Perspective Changing



Memories.  Looking back at them, nostalgia brings a feeling fondness and warmth. Memories teach me a lot of lessons about life, to chart my own progress, and to find solutions to some present things that I have to solve. Mistakes in the past and how I corrected them so that I won't make them again today makes me look back at the past so that I'm prepared as to what I'm going to anticipate. I also see the past as not entirely separated from the present, that there's a pattern of continuity to both, and even to the future. That was how I used to think. As the years went by, growing up, my mode of viewing events and memories was as constant as how I could remember. How I perceived events, things, people, were like a one-track way of seeing, though as I go along the way of discoveries, adventures, reading, writing, making art, interacting with people, strengthening my faith and reflecting about life, the more I realize that I cannot entirely forget memories and discard them - they still have an effect with how my life is in  the present. Within my own silent world devoid of things and people artificial, I am constantly learning more and more of seeing through a clearer lens which may seem vague to others who don't understand. There are many events which happen that I don't understand - and it takes time, a long time before I truly comprehend. My understanding is very limited, and when it is fully formed, it grows firmly rooted in my mind.

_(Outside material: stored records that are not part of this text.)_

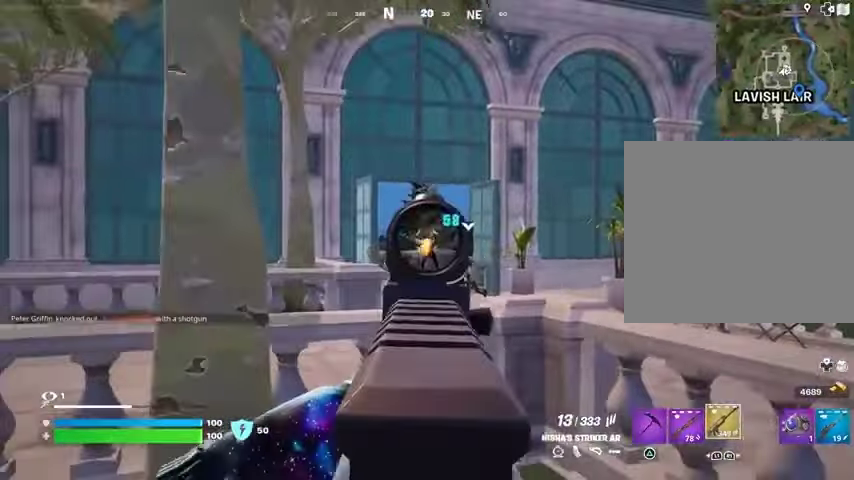
{"buttons": ["L2", "R2"], "left_stick": "down-right", "right_stick": "down-left", "events": [[67, "left_stick", "center"], [167, "right_stick", "down"], [200, "left_stick", "up"], [233, "right_stick", "down-right"], [333, "left_stick", "center"], [400, "right_stick", "down-left"], [467, "left_stick", "down-right"]]}
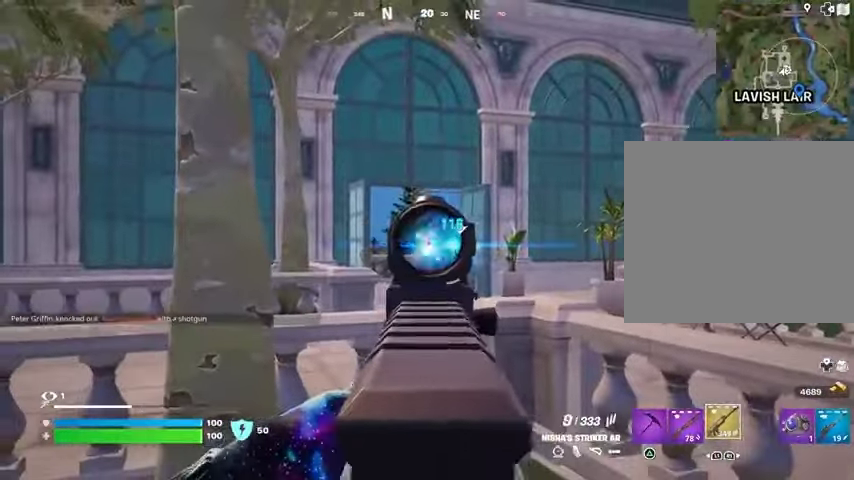
{"buttons": ["L2", "R2"], "left_stick": "up-left", "right_stick": "down-right", "events": [[33, "right_stick", "down"], [133, "left_stick", "left"], [200, "left_stick", "up-left"], [267, "right_stick", "down-right"]]}
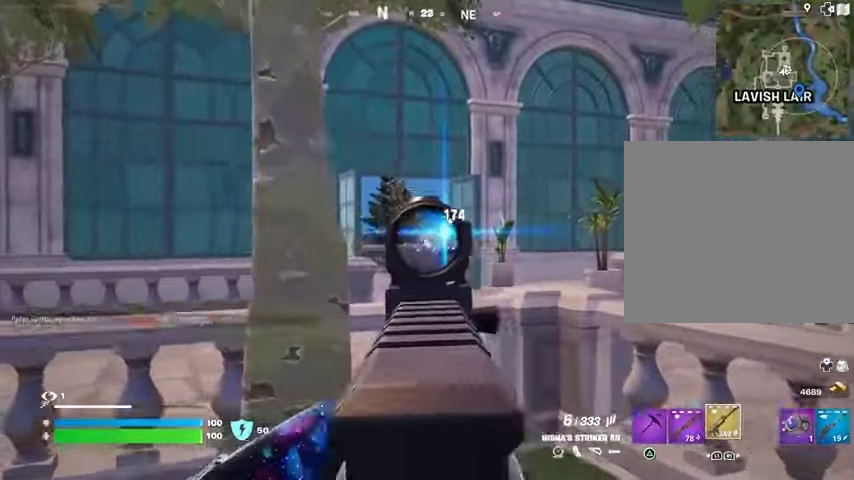
{"buttons": [], "left_stick": "left", "right_stick": "right", "events": [[67, "L2", "up"], [133, "R2", "up"], [133, "right_stick", "left"], [200, "left_stick", "left"], [300, "right_stick", "down-left"], [400, "right_stick", "right"]]}
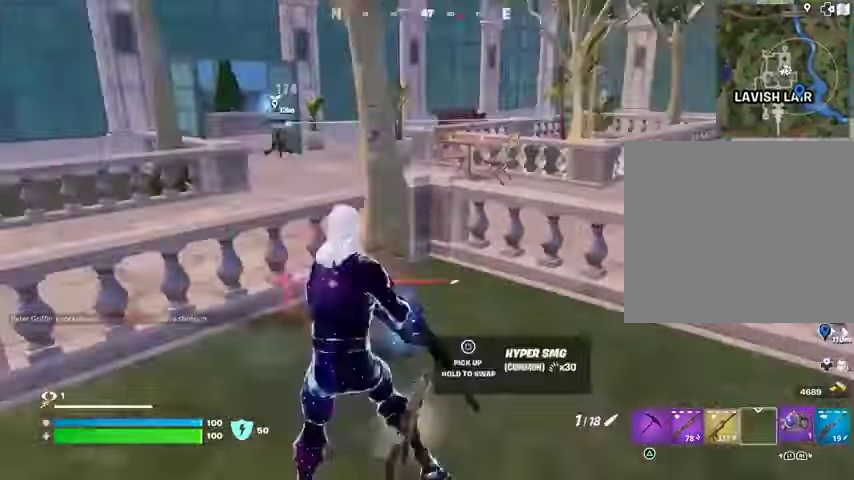
{"buttons": ["R2"], "left_stick": "up-right", "right_stick": "right", "events": [[33, "right_stick", "center"], [67, "left_stick", "down"], [133, "left_stick", "right"], [200, "left_stick", "up-right"], [300, "right_stick", "right"], [467, "R2", "down"]]}
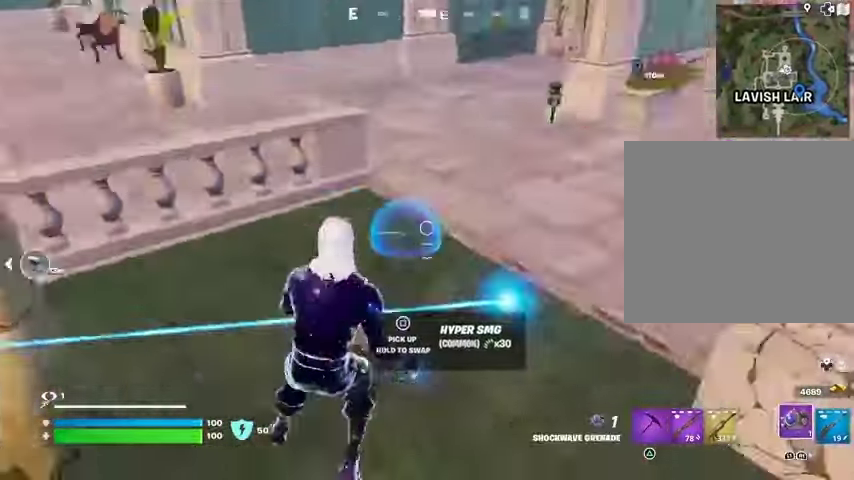
{"buttons": [], "left_stick": "up-left", "right_stick": "up", "events": [[67, "R2", "up"], [67, "left_stick", "up-left"], [100, "right_stick", "down-left"], [267, "right_stick", "left"], [333, "L3", "down"], [400, "L3", "up"], [467, "right_stick", "up"]]}
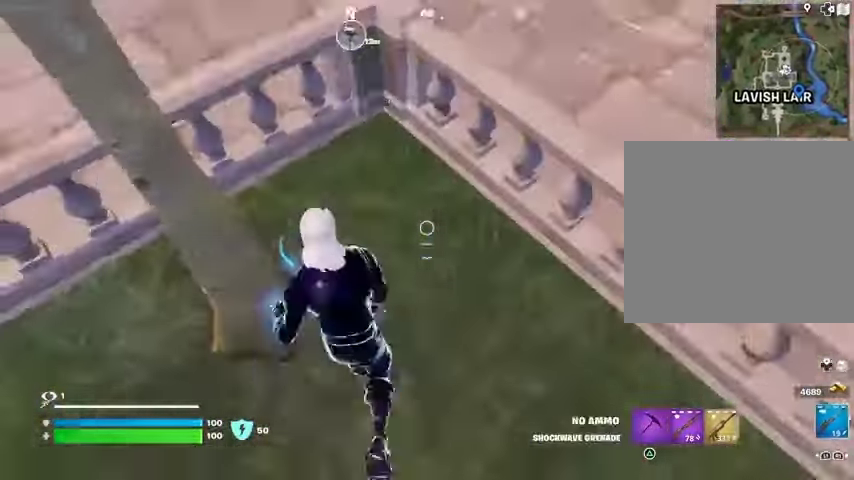
{"buttons": [], "left_stick": "up-left", "right_stick": "center", "events": [[167, "right_stick", "center"], [433, "CROSS", "down"], [500, "CROSS", "up"]]}
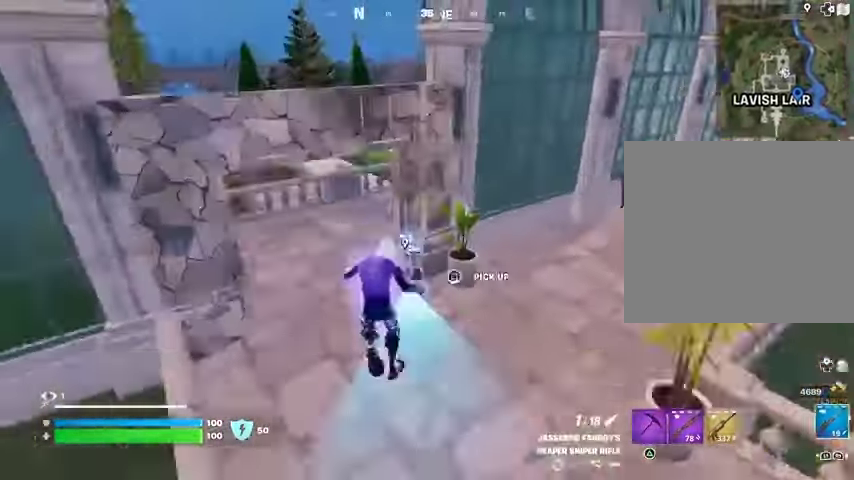
{"buttons": [], "left_stick": "up-left", "right_stick": "center", "events": [[167, "right_stick", "right"], [300, "left_stick", "center"], [400, "left_stick", "left"], [467, "right_stick", "center"], [500, "left_stick", "up-left"]]}
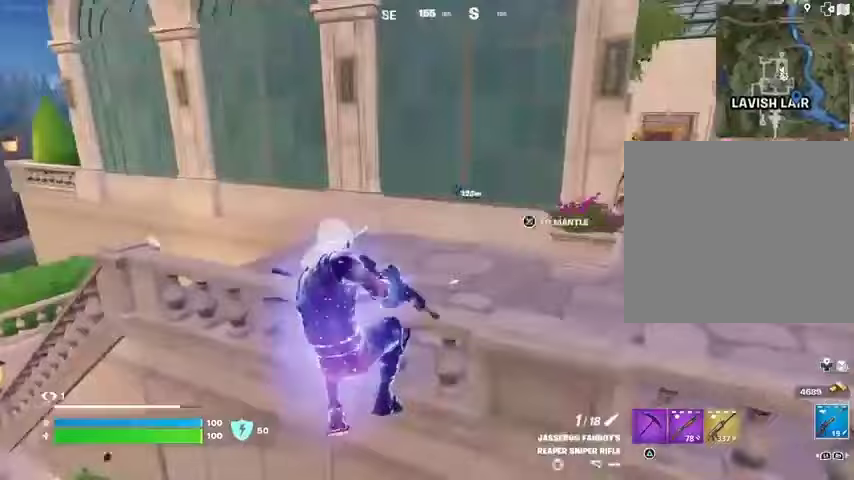
{"buttons": [], "left_stick": "up-left", "right_stick": "left", "events": [[100, "right_stick", "up-right"], [133, "left_stick", "left"], [167, "right_stick", "center"], [333, "left_stick", "up-left"], [333, "right_stick", "left"], [367, "L3", "down"], [467, "L3", "up"]]}
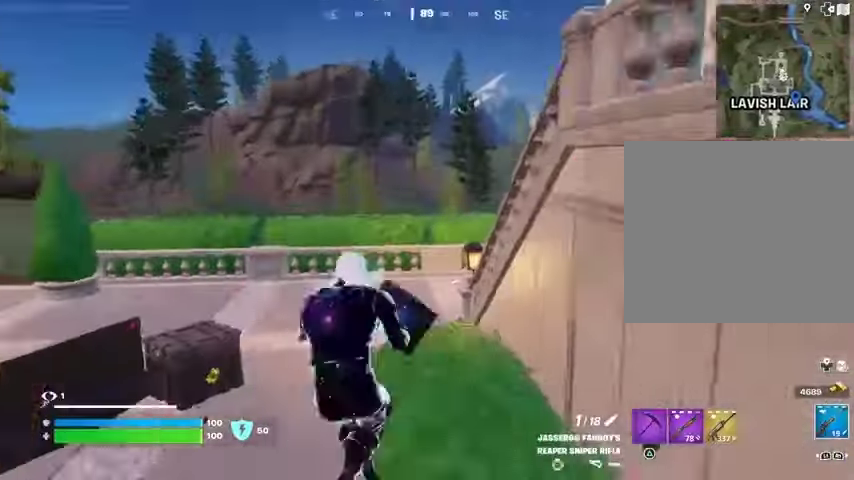
{"buttons": [], "left_stick": "up-left", "right_stick": "center", "events": [[33, "right_stick", "center"], [100, "left_stick", "up"], [167, "CROSS", "down"], [233, "CROSS", "up"], [333, "right_stick", "right"], [367, "left_stick", "up-left"], [433, "right_stick", "center"]]}
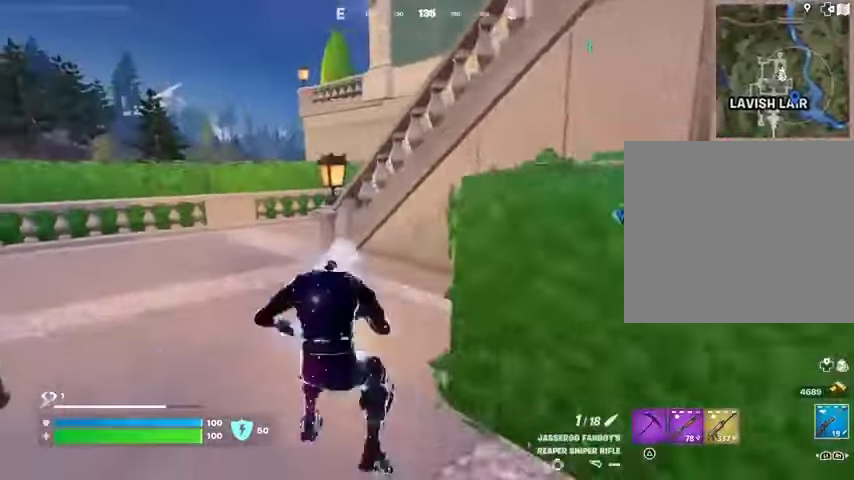
{"buttons": [], "left_stick": "up-left", "right_stick": "up-left", "events": [[167, "right_stick", "down-right"], [267, "right_stick", "center"], [433, "right_stick", "up-left"]]}
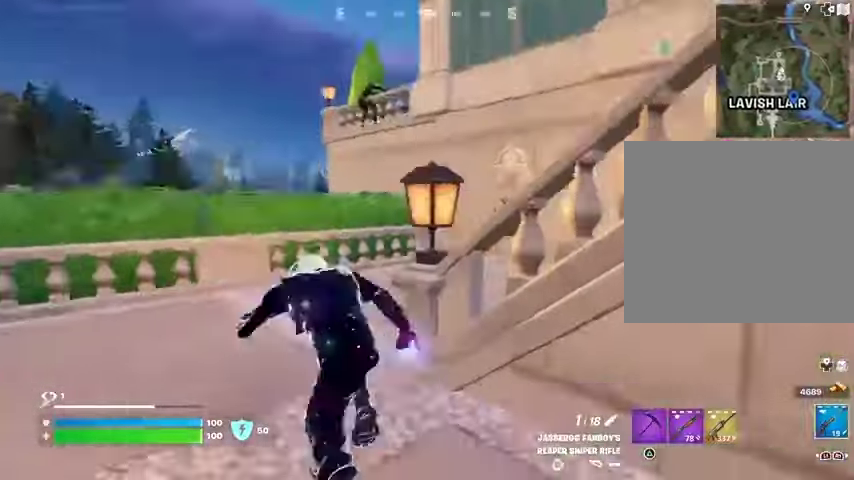
{"buttons": [], "left_stick": "up-left", "right_stick": "right", "events": [[67, "right_stick", "center"], [133, "CROSS", "down"], [133, "left_stick", "center"], [200, "CROSS", "up"], [300, "left_stick", "up-left"], [333, "right_stick", "right"], [433, "right_stick", "center"], [500, "right_stick", "right"]]}
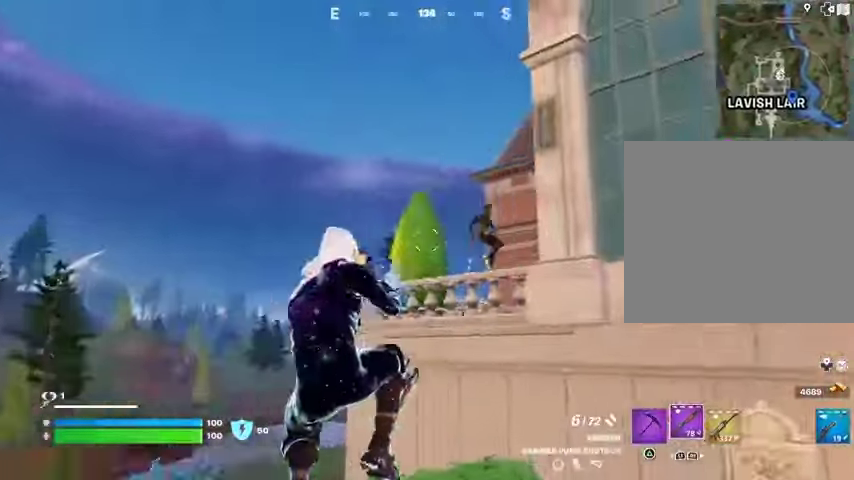
{"buttons": ["L3"], "left_stick": "up", "right_stick": "center", "events": [[67, "R2", "down"], [100, "left_stick", "up"], [100, "right_stick", "down"], [133, "R2", "up"], [233, "right_stick", "center"], [300, "right_stick", "right"], [433, "L3", "down"], [433, "right_stick", "center"]]}
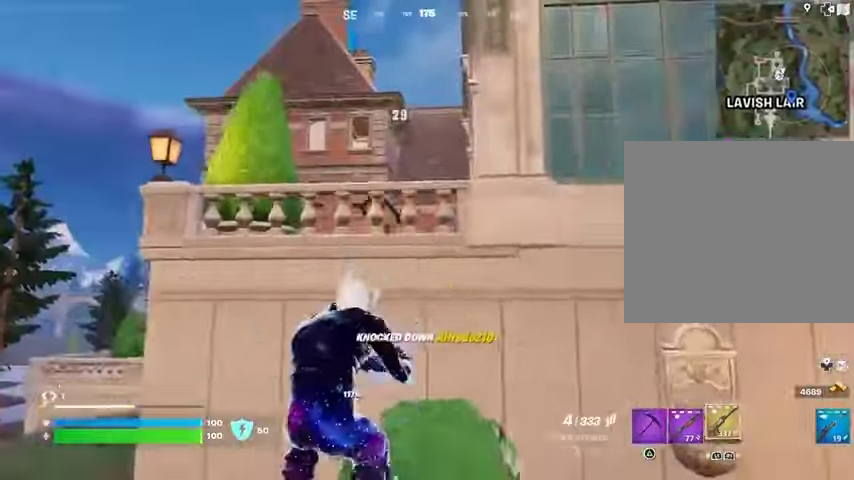
{"buttons": [], "left_stick": "center", "right_stick": "center", "events": [[33, "L3", "up"], [67, "CROSS", "down"], [100, "CROSS", "up"], [200, "right_stick", "down"], [300, "left_stick", "center"], [300, "right_stick", "center"]]}
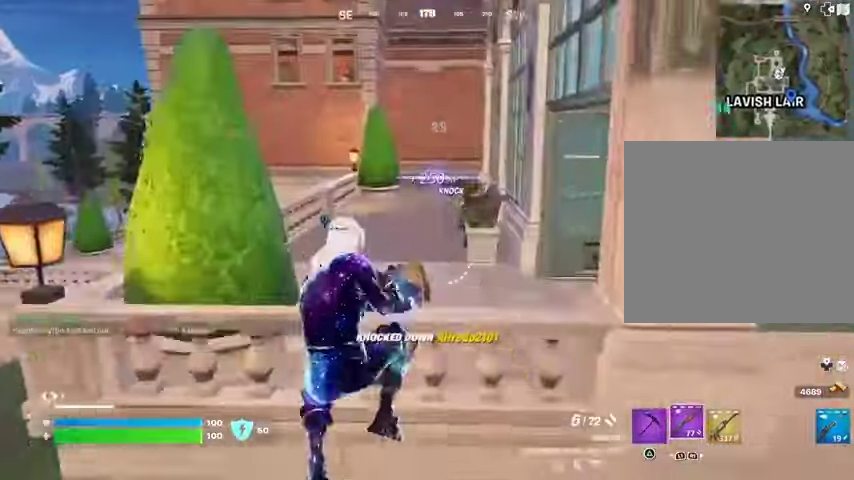
{"buttons": [], "left_stick": "up-left", "right_stick": "right", "events": [[33, "CROSS", "down"], [67, "left_stick", "up"], [133, "CROSS", "up"], [200, "CROSS", "down"], [300, "CROSS", "up"], [400, "right_stick", "right"], [433, "left_stick", "up-left"]]}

Rewinding events until I arrive to the present, I realize that I'm getting older. Not 'older' in the sense of aging, but 'older' in the sense of having to mature, of having to change my perspectives. I realized that over-thinking about the past is only a facade. The real reason behind which is my ideal of resistance to change - of being constant. The past, the present, the future - TIME - they are connected, but I have to accept that they are not the same. Time changes, and everything changes. Even my perception is getting more and more vague because I am making a huge effort of seeing the events in my life as 'constant'. I resist change, and I have to know why. Maybe I need to make a complete closure before letting memories go, that I don't want to take risks, that I fear that I might not be able to adapt to change. But here I am, sometimes, it's like I am looking at life with a pair of tunnel-vision glasses. The truth will tell me that what I'm seeing is actually a 'distorted image'. It may take some time, but now that I am in this stage of my life, that I have to adapt and accept change.

Memories. I might put them neatly in the past - to look back at them occasionally - but I have to check if they prevent me from becoming what I truly should become. There are things that remain constant, there are events quite difficult to understand, there are questions which are not answered. To learn to trust and have more faith as to where God will lead me in life brings me peace of mind. And if I cannot understand, I will surrender it to Him alone. In due time, inshaAllah, He will make me understand. I've seen it and felt it  before: that letting go of old thinking is like making a brand new start. It's very refreshing of being stripped away of old, old constricted thinking, it's like being freed of a heavy burden weighing on my shoulders. Old thinking is becoming obsolete and not suited to the present. It is good to consider change -  a better change and a clearer perspective.